Wednesday, February 20, 2008
2008 Villanelle: Gravity
February 18-20, 2008
'Tis gravity that ages you and me;
we circuit day by day, year after year
on clockwork gears of earth, sun, moon and sea;
So round we go, flies on a string, and free
to rise or fall within our atmosphere;
'Tis gravity that ages you and me:
The constant pull and push on A through Z
grinds periodic elemental spheres
on clockwork gears of earth, sun, moon and sea:
As sure as warmth draws sap up through the tree
and water draws the root down deep and near,
'tis gravity that ages you and me.
All Adam's clay, we sink to whence we spring
(o just another ruse, dear Chanticleer).
On clockwork gears of earth, sun, moon and sea
the wheel of life-death-life spins until we,
weary, find rest in That which holds us dear.
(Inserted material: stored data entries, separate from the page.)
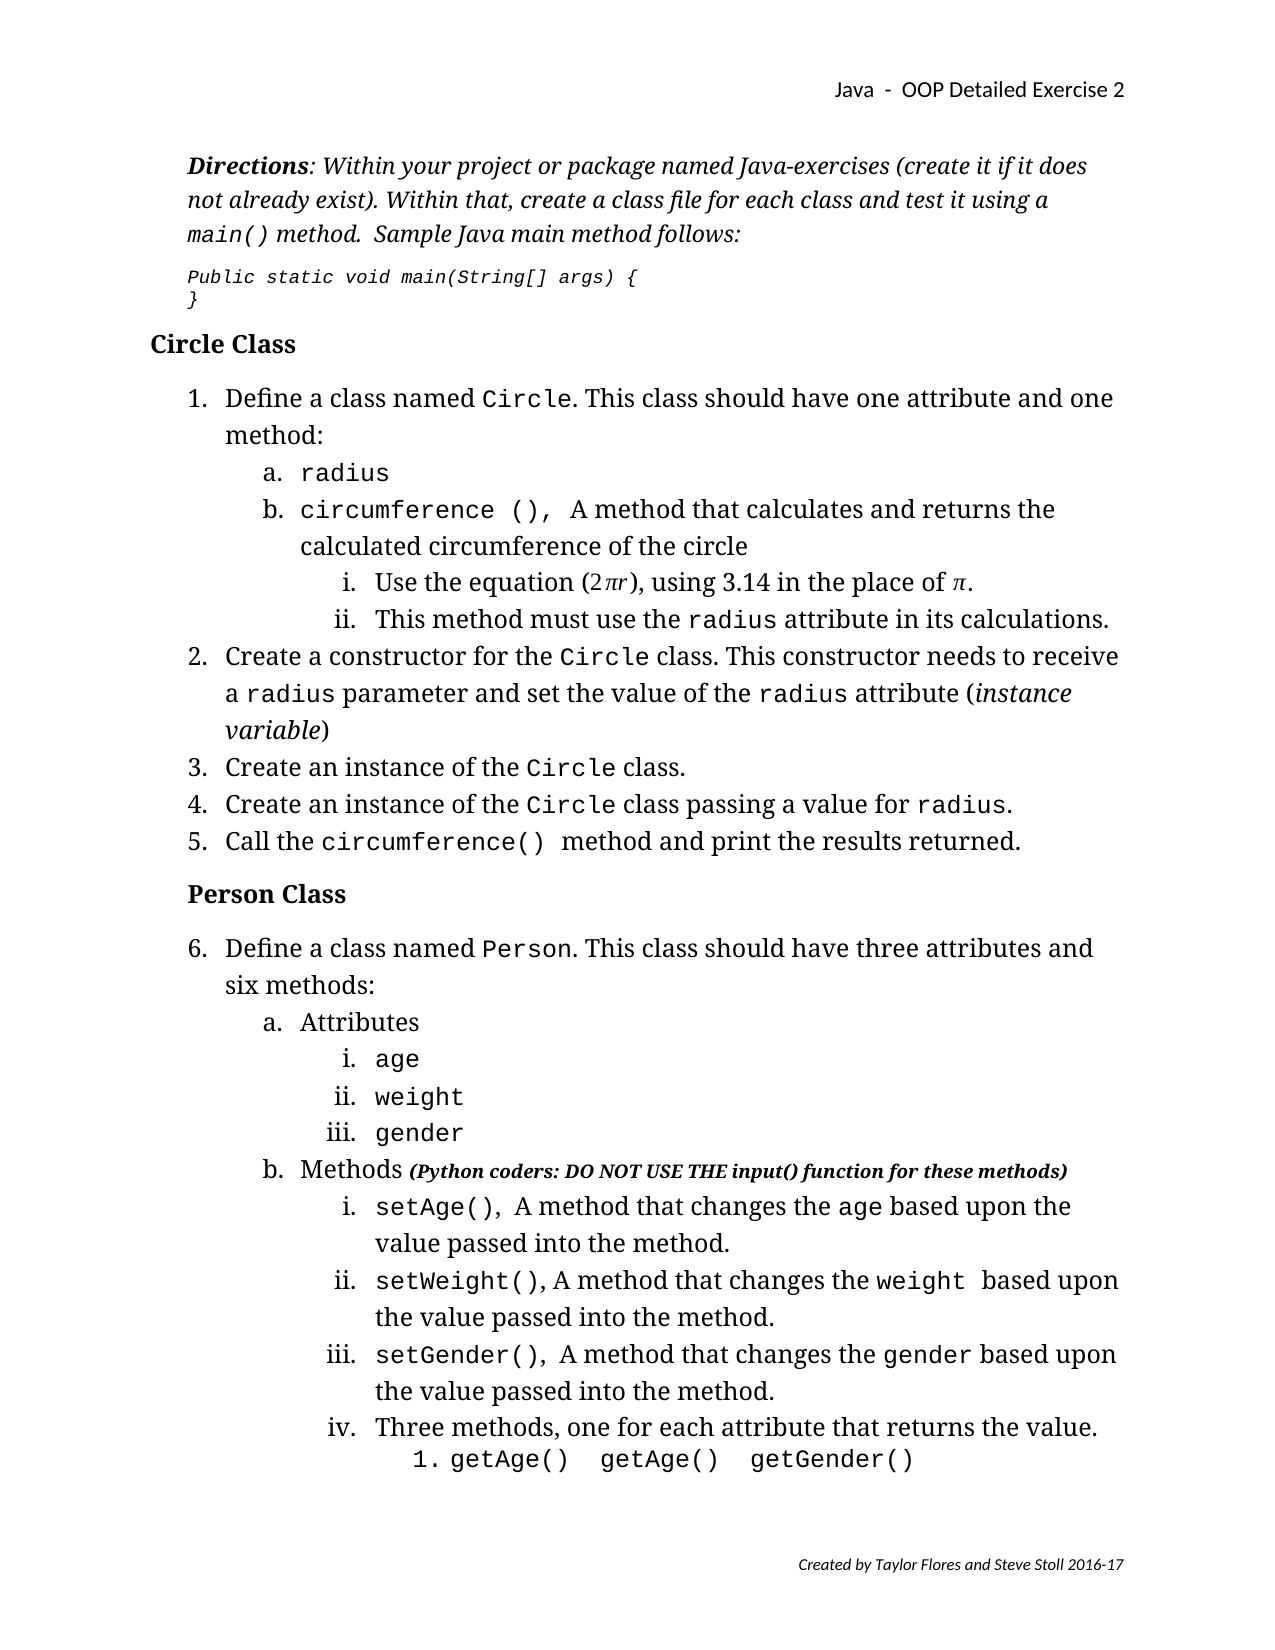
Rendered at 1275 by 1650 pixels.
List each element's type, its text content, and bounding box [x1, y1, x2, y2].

list Methods (Python coders: DO NOT USE THE input() function for these methods) [262, 1152, 1125, 1186]
list setWeight(), A method that changes the weight based upon the value passed into the method. [356, 1263, 1125, 1334]
list radius [262, 454, 1125, 489]
list gender [356, 1115, 1125, 1149]
list Define a class named Circle. This class should have one attribute and one method: [187, 381, 1125, 452]
list Define a class named Person. This class should have three attributes and six methods: [187, 931, 1125, 1002]
text Circle Class [150, 327, 1125, 361]
text } [187, 289, 1125, 311]
list Call the circumference() method and print the results returned. [187, 823, 1125, 858]
list Attributes [262, 1004, 1125, 1038]
text Person Class [187, 877, 1125, 911]
list Create a constructor for the Circle class. This constructor needs to receive a radius parameter and set the value of the radius attribute (instance variable) [187, 639, 1125, 747]
list weight [356, 1078, 1125, 1112]
list Three methods, one for each attribute that returns the value. [356, 1410, 1125, 1444]
list circumference (), A method that calculates and returns the calculated circumference of the circle [262, 491, 1125, 562]
list getAge() getAge() getGender() [412, 1447, 1125, 1475]
text Public static void main(String[] args) { [187, 268, 1125, 289]
list Create an instance of the Circle class passing a value for radius. [187, 787, 1125, 821]
text Directions: Within your project or package named Java-exercises (create it if it does not already exist). Within that, create a class file for each class and test it using a main() method. Sample Java main method follows: [187, 150, 1125, 249]
list setGender(), A method that changes the gender based upon the value passed into the method. [356, 1336, 1125, 1407]
list This method must use the radius attribute in its calculations. [356, 602, 1125, 636]
list setAge(), A method that changes the age based upon the value passed into the method. [356, 1189, 1125, 1260]
list age [356, 1041, 1125, 1075]
list Create an instance of the Circle class. [187, 749, 1125, 784]
list Use the equation (), using 3.14 in the place of . [356, 565, 1125, 599]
'Tis gravity that ages you and me
on clockwork gears of earth, sun, moon and sea.
Hyperlinked here, are pages of a site with a favorite villanelle by Theodore Roethke, The Waking. Also, Do Not Go Gentle Into That Good Night by Bob Dylan. Others villanelles and poems are available on the site, including a surprising one I've not read before: In Memory of the Unknown Poet, Robert Boardman Vaughn by Donald Justice. Here, I discovered a villanelle I like very much, Sugar Dada, by J. Allyn Rosser. I am especially drawn to Rosser's deep and Zennish, if not philosophically disillusioned lines, "Meaning lies in meaning's absence. The mist / Is always almost just about to lift./Nothing is truer. Dear, not even this ...". Love the poem.
Another site with some of my favorite villanelles by other poets: Mad Girl's Love Song and by Sylvia Plath, One Art by Elizabeth Bishop; some also on the above site.